In one sense, this is nothing new. The pollster has been king at least since Blair (I heard the psychic octopus just came out for Miliband). As a Greek resident, I’m not being polled myself. I’m also no longer a license fee payer. In fact, as one of millions of expats that use a virtual private network to access iPlayer, in the eyes of BBC Worldwide I’m something of a pirate citizen. Yet I still expect the BBC to respect its Royal Charter to inform and educate, as well as entertain. Those of us using our postal or proxy vote from overseas turn to the BBC for intelligent, critical analysis at a time when laying our hands on other UK media can be much harder. So how is it faring as the ‘nation’s voice’? 

Firstly, the British public have apparently transformed into something called ‘the worm’. This single-line graph plotting the reactions of a small group of undecided voters was used in the BBC’s leaders’ debate, and also appeared on the weekly Election Late Show. Last year, the House of Lords select committee on communication recommended against the “worm”, following reports that it could have a powerful influence on watcher’s voting intentions, not only on their opinions on who won the debate. Such gimmicks don’t spell the end of our democracy, just as the first leader debates in 2010 didn’t bring about what the Telegraph called at the time the “Simon Cowellisation of British politics” (while Ed may now be mobbed by hen parties, he’s hardly X Factor). Yet something disturbing is going on, hidden by the BBC’s insistence that it is ‘in tune with the people’.

Could it be that the pundits, presenters and producers of the BBC, as part of the media establishment, simply don’t have a clue as to what Britain’s future may look like under the various parties and possible coalitions? The statement by the IFS that voters were being left “somewhere in the dark” as to the parties’ plans to cut the deficit was held up victoriously as proof that the manifestos of Labour, the Conservatives, Lib Dems and SNP weren’t worth the paper they were written on, somewhat comically by David Dimbleby on Question Time: 

"The Institute for Fiscal Studies, which we now know is the gold standard for testing what people claim in their manifestos [chuckles from the panel] says we are in the dark about the four main parties and we don’t know what they’re saying"

The conjurer’s trick here is a double escape from the realm of actual political contestation. All ‘policy issues’ are reduced to the question of how they will be ‘credibly costed’ to ensure the elimination of the deficit, and finally nullified by the answer that such macro-economic forecasting is largely meaningless, as demonstrated by the last government’s spectacular failure to meet its own debt and deficit targets.
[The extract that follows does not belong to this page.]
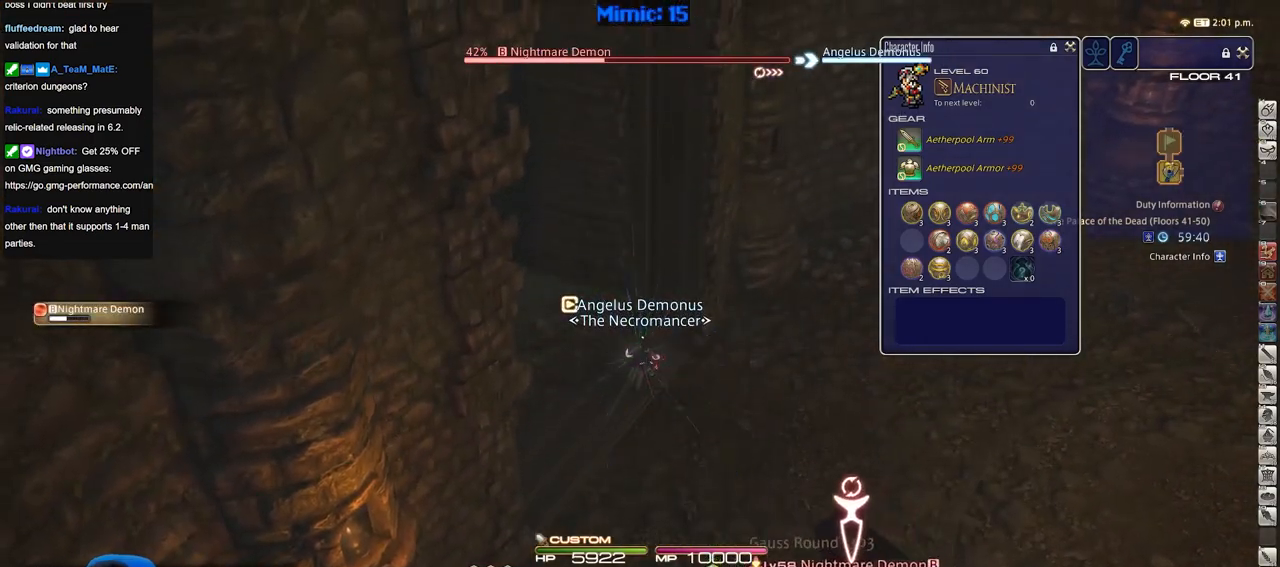
{"keys": [], "events": [[134, "a", "down"], [217, "s", "down"], [367, "a", "up"], [367, "s", "up"]]}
Labour and the Tories have been accused of rampant cynicism and lack of “drive” or “passion” in their campaigns, prompting Cameron to tell the public to “go to Hollywood” for political theatre or, which I particularly enjoyed, to Greece. The BBC appears to have swallowed this image of the passive public who, when clamouring for real information about their future lives and those of their loved ones, are treated as demanding entertainment. We are urged to become the “ultimate election geek”, tested by Jeremy Vine in an online interactive feature on important questions like ‘which is the most marginal seat in the UK?’ or invited to build our own majority (at least this has some educational merit). The Election Late Show promised “smiles and sense” - ‘entertain and inform’, you might say - but the presenter James O’Brien’s description of “perverse and wonkish” is closer to home. 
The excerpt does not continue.